* **The problem**
Decide whether each statement below agrees with the text on Giambattista Vico, answering yes or no and quoting the words of the text that decide it. 1. Vico was born in Naples. 2. Vico's father was a wealthy merchant. 3. The doctor expected Vico to recover fully from his fall.

* **Text section**
• • •

Giambattista Vico

Italian philosopher
born June 23, 1668, Naples
[Italy]
died Jan. 23, 1744, Naples
Main
Italian philosopher of cultural history and law, who is
recognized today as a forerunner of cultural anthropology,
or ethnology. He attempted, especially in his major work,
the Scienza nuova (1725; “New Science”), to bring about the
convergence of history, from the one side, and the more
systematic social sciences, from the other, so that their
interpenetration could form a single science of humanity.
Early life and career.
Vico was the son of a poor bookseller. In his family’s home
everyone was miserably huddled together in a mud-floored,
ground-level room used simultaneously as a bookshop, living
room, and kitchen. When he was scarcely seven, Vico injured
his head falling from the ladder that led to the small
second-floor attic that served as the sleeping room. The
injury appeared so serious that the doctor predicted that it
would lead to death or imbecility. Although the injury
healed, he became stern and melancholy in nature. Vico later
acknowledged this in his autobiography and observed: “such a
nature do men with profound and active spirits possess.”

• • •

* **Provided data**
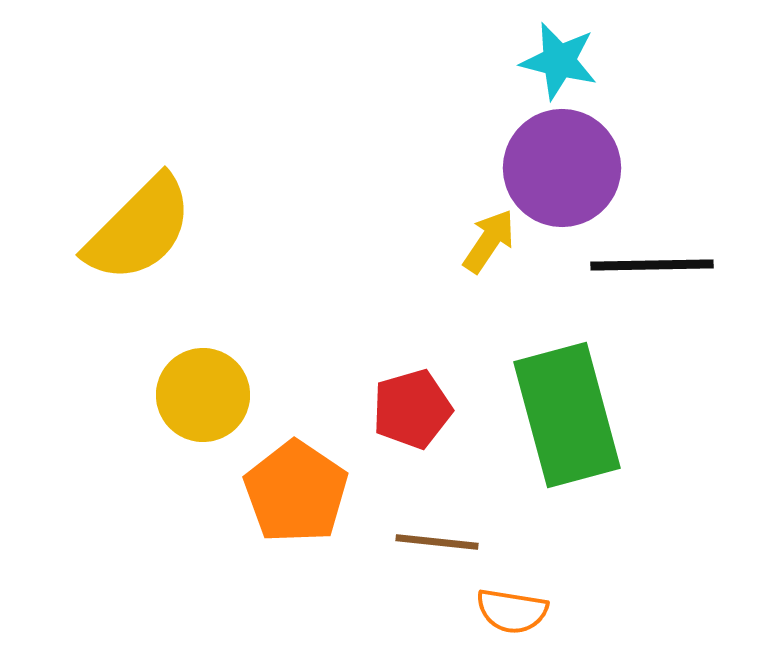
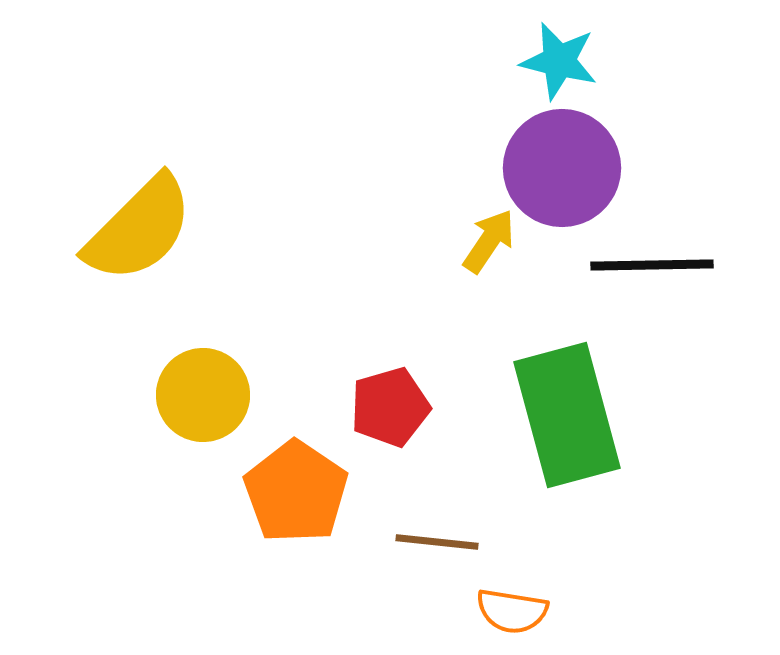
red pentagon: moved 22 px left, 2 px up
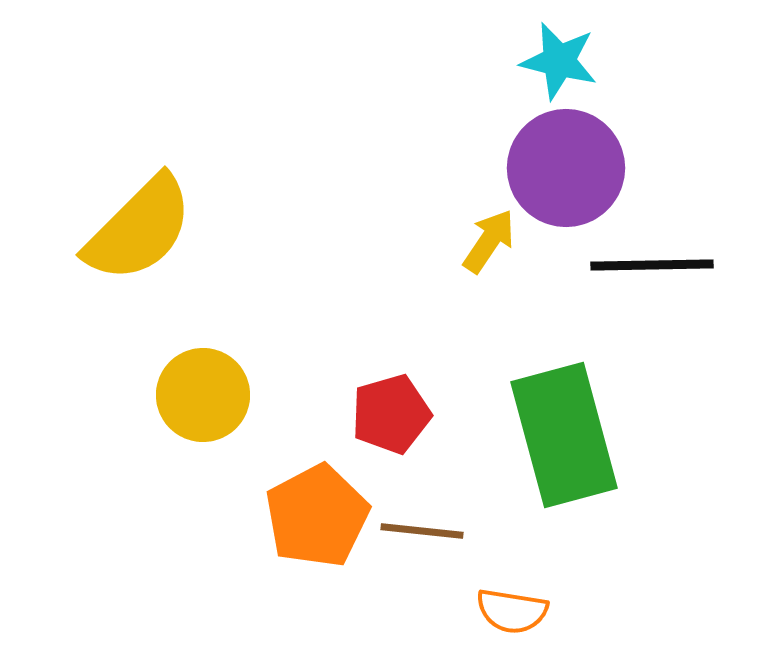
purple circle: moved 4 px right
red pentagon: moved 1 px right, 7 px down
green rectangle: moved 3 px left, 20 px down
orange pentagon: moved 21 px right, 24 px down; rotated 10 degrees clockwise
brown line: moved 15 px left, 11 px up
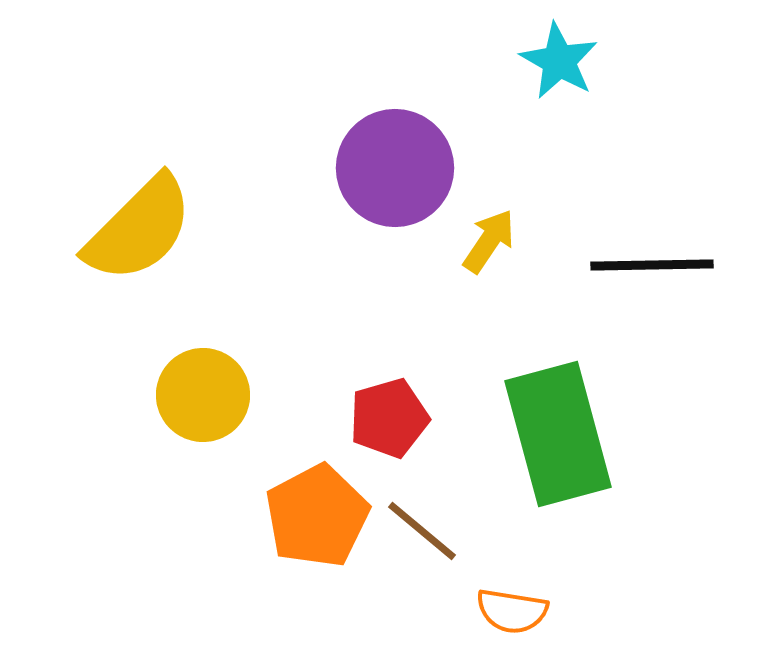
cyan star: rotated 16 degrees clockwise
purple circle: moved 171 px left
red pentagon: moved 2 px left, 4 px down
green rectangle: moved 6 px left, 1 px up
brown line: rotated 34 degrees clockwise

• • •

* **Output of the exercise**
1. Yes: "born June 23, 1668, Naples"
2. No: "Vico was the son of a poor bookseller."
3. No: "the doctor predicted that it would lead to death or imbecility"